Structure and function of an irreversible agonist-β(2) adrenoceptor complex

Abstract

G-protein-coupled receptors (GPCRs) are eukaryotic integral membrane proteins that modulate biological function by initiating cellular signalling in response to chemically diverse agonists. Despite recent progress in the structural biology of GPCRs, the molecular basis for agonist binding and allosteric modulation of these proteins is poorly understood. Structural knowledge of agonist-bound states is essential for deciphering the mechanism of receptor activation, and for structure-guided design and optimization of ligands. However, the crystallization of agonist-bound GPCRs has been hampered by modest affinities and rapid off-rates of available agonists. Using the inactive structure of the human β(2) adrenergic receptor (β(2)AR) as a guide, we designed a β(2)AR agonist that can be covalently tethered to a specific site on the receptor through a disulphide bond. The covalent β(2)AR-agonist complex forms efficiently, and is capable of activating a heterotrimeric G protein. We crystallized a covalent agonist-bound β(2)AR-T4L fusion protein in lipid bilayers through the use of the lipidic mesophase method, and determined its structure at 3.5 Å resolution. A comparison to the inactive structure and an antibody-stabilized active structure (companion paper) shows how binding events at both the extracellular and intracellular surfaces are required to stabilize an active conformation of the receptor. The structures are in agreement with long-timescale (up to 30 μs) molecular dynamics simulations showing that an agonist-bound active conformation spontaneously relaxes to an inactive-like conformation in the absence of a G protein or stabilizing antibody.

Figure 1. Design and function of a covalent agonist

a, Structure of the carazolol-bound β₂AR, receptor in gray cartoon and ligand in yellow sticks, showing distance between isopropyl group and His93^2.64 imidazole. b, Structures of carazolol and the related BABC ligand, covalent ligand FAUC50 and noncovalent analog FAUC72. c, G protein activation assay demonstrating that covalently bound FAUC50 activates the β₂AR.
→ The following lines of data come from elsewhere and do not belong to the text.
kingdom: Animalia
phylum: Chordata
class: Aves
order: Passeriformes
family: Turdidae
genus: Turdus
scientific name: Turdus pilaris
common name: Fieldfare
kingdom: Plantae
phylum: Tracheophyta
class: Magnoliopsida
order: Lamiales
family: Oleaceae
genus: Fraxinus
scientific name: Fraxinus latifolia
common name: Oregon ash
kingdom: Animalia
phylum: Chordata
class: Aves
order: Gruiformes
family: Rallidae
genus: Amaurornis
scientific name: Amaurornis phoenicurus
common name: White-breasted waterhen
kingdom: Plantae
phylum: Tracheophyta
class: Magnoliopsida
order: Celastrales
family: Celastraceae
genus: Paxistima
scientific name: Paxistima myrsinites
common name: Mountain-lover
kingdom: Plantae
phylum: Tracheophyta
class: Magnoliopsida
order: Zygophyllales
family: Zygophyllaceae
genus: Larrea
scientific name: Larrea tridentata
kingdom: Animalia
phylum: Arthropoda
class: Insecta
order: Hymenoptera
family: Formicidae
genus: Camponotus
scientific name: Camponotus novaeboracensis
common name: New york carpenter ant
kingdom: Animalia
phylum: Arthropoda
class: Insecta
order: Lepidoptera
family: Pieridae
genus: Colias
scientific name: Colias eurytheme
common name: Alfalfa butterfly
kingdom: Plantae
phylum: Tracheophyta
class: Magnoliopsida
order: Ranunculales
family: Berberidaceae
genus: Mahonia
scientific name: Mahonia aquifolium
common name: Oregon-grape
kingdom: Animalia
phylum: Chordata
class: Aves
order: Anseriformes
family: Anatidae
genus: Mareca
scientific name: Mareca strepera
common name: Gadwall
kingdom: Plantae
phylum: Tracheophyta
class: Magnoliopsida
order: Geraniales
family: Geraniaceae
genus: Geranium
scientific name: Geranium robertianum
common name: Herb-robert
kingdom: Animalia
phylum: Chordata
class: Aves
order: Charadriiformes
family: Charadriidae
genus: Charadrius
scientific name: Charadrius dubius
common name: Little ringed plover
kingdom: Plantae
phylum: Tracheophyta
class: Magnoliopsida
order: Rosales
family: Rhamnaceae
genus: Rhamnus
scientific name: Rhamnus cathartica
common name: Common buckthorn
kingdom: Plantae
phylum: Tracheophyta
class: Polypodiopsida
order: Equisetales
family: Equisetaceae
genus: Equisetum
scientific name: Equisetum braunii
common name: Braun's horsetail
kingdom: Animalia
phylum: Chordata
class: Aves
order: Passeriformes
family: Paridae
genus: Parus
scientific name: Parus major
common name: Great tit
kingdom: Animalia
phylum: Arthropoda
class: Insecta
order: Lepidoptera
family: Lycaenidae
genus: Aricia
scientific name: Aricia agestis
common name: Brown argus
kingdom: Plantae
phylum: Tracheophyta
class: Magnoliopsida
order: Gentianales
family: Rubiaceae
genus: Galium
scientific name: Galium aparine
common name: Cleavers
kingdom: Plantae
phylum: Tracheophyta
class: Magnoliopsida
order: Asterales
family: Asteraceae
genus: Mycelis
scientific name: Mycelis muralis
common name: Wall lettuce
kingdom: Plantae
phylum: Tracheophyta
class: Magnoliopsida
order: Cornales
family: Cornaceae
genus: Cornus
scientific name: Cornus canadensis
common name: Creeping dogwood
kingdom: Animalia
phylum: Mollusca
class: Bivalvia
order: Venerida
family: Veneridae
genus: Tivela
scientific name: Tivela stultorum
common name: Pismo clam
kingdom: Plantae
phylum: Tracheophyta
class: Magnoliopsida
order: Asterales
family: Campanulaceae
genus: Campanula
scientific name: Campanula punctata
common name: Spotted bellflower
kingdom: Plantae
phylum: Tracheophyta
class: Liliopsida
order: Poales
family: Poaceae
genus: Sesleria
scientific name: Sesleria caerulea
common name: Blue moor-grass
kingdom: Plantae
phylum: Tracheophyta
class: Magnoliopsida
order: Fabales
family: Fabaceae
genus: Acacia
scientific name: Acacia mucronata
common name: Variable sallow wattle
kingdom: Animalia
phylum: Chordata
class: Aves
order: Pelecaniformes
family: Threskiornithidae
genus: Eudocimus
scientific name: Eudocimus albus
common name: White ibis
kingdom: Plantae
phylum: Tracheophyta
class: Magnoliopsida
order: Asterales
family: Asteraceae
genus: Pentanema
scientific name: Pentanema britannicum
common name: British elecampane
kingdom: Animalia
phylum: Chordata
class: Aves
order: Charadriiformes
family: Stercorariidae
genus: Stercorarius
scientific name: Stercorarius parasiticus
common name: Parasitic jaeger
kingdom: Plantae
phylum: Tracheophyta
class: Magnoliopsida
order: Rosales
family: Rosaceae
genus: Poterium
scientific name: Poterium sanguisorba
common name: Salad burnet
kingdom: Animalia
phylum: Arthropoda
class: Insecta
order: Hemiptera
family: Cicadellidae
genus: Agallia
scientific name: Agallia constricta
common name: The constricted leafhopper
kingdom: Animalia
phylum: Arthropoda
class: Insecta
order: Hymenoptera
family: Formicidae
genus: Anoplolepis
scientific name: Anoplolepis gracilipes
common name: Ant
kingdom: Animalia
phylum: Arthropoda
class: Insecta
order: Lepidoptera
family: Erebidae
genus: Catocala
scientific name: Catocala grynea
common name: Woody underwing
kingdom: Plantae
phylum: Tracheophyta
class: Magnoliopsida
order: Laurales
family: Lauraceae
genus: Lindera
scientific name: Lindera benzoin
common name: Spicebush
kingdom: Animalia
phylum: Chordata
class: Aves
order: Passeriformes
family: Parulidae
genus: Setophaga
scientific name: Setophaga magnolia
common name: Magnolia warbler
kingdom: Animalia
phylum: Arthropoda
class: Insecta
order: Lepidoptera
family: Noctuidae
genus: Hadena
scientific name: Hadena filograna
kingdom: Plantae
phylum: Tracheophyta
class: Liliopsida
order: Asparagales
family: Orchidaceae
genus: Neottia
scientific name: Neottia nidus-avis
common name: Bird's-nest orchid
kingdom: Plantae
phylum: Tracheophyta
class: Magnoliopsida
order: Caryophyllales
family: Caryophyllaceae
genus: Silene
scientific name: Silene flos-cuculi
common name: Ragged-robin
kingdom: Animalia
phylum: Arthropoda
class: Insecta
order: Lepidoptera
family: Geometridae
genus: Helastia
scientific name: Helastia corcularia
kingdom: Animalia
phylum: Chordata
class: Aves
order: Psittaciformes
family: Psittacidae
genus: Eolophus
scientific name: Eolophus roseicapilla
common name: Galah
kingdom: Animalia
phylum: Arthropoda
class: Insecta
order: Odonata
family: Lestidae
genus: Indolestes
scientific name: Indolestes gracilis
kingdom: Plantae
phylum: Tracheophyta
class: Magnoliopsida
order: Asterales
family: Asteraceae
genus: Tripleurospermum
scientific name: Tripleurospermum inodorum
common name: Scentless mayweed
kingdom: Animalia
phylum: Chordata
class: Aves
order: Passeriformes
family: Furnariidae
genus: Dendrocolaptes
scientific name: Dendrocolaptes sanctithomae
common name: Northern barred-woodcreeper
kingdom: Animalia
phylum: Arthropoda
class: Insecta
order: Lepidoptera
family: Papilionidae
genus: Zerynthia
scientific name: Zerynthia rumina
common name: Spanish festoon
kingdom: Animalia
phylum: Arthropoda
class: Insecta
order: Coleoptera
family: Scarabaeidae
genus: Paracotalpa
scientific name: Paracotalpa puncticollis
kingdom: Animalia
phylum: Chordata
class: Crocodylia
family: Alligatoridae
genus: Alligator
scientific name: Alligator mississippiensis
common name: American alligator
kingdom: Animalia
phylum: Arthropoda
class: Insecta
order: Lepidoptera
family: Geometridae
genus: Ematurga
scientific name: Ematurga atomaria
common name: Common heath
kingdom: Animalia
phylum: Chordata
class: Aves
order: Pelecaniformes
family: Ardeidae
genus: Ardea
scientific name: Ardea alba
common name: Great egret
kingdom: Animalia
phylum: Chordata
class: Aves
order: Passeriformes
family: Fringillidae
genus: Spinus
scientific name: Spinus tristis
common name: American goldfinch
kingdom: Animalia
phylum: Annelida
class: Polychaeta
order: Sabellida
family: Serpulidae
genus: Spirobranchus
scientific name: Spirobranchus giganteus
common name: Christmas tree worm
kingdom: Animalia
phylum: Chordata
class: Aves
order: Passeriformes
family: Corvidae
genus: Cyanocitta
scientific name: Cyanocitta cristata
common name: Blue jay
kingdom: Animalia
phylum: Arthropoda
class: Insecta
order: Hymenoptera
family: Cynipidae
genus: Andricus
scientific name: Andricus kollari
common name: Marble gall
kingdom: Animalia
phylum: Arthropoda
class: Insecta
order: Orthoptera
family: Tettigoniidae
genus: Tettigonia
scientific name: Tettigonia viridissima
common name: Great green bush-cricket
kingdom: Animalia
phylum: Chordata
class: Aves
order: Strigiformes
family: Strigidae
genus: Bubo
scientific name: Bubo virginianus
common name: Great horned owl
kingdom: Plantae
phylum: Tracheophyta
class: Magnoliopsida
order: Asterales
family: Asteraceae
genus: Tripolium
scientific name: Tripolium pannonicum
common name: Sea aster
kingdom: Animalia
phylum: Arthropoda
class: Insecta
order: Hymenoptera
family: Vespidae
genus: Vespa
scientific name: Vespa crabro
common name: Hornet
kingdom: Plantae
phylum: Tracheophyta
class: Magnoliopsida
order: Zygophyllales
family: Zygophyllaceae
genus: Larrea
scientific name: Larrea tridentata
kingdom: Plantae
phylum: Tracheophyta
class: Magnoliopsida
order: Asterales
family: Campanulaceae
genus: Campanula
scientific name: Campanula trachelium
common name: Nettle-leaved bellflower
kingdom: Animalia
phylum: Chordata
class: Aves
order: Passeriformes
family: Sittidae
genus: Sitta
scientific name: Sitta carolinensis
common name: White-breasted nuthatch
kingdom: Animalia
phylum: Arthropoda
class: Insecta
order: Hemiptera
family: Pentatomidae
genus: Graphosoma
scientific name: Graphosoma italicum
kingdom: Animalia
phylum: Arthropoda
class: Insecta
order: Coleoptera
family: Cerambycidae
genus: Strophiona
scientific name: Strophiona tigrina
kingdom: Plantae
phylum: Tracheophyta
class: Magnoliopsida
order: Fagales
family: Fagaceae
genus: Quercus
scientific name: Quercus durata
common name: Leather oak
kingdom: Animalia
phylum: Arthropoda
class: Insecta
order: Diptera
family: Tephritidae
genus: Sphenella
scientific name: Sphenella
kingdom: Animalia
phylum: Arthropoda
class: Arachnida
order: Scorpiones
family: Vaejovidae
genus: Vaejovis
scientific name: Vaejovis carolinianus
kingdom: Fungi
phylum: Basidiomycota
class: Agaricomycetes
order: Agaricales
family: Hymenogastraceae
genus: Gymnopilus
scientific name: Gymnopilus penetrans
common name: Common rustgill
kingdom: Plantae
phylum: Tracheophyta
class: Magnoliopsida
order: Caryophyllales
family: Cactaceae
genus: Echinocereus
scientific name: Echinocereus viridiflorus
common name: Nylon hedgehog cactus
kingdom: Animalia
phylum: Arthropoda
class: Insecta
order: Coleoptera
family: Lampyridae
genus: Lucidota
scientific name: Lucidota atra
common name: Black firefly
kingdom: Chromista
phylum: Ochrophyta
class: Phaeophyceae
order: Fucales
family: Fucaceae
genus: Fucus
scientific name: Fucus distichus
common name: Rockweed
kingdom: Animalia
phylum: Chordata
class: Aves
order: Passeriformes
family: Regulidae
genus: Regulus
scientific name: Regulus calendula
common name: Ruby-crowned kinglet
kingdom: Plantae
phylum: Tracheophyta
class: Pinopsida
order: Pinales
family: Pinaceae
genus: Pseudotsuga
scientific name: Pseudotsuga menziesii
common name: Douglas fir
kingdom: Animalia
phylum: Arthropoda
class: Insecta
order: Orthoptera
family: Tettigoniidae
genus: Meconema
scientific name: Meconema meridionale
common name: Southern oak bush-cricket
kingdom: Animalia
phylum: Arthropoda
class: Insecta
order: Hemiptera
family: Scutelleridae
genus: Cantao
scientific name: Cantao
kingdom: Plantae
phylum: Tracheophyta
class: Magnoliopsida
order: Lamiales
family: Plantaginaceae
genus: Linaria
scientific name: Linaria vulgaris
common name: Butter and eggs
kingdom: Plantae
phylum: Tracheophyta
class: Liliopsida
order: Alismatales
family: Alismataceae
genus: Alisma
Figure 2. Comparison of agonist bound β₂AR structures

Comparison of the covalent FAUC50-bound β₂AR^H93CT4L (left panels, blue cartoon, ligand carbons in purple), BI-167107-bound β₂AR-T4L/nanobody (β₂AR-Nb80) complex (middle panels, orange cartoon, ligand carbons in green), and carazolol-bound β₂AR-T4L (right panels, cyan cartoon, ligand carbons in yellow). a, Hormone binding site with interactions between ligands and receptors. TMs 6 and 7 with residues Phe289, Asn293, and Try308 are omitted for clarity. b, Comparison of the cytoplasmic surfaces showing differences in TMs 5 and 6. Superimposed β₂AR-Nb80 complex is also shown in left panel as a transparent cartoon, and arrows indicate rigid body movements. c, Conformational switch region with residues Ile121^3.40, Pro211^5.50, and Phe282^6.44 from TMs 3, 5, and 6 (other TMs transparent). Sidechains are shown in van der Waals sphere representation. A dashed line is shown at an equivalent position in each receptor.

Figure 3. Molecular dynamics simulations

a, An unbiased simulation initiated from the nanobody complex (β₂AR-Nb80) structure, with the agonist BI-167107 bound but the nanobody removed (magenta), and a carazolol-bound simulation initiated from the inactive structure (β₂AR-Cz) (blue). (top) Distance between C_α atoms of Arg131^3.50 and Leu272^6.34, and (bottom) RMSD of non-symmetric non-hydrogen atoms in residues Ile121^3.40 and Phe282^6.44. Dashed lines indicate corresponding quantities from crystal structures. b, Cytoplasmic view of the simulated agonist-bound receptor after 30 μs, compared to the β₂AR-Nb80 (left) and β₂AR-FAUC50 (right) structures. The conformations of intracellular loop 2, Tyr219^5.58, and Glu268^6.30 shown for the agonist-bound simulation differ from β₂AR-FAUC50, but have been observed in inactiveβ₂AR simulations and in other inactive-state GPCR structures. c, Proposed energy landscape model, in which both an agonist and a cytoplasmic binding partner are required to stabilize the fully active receptor conformation [R*] over intermediate [R′ and R″] and inactive [R] states.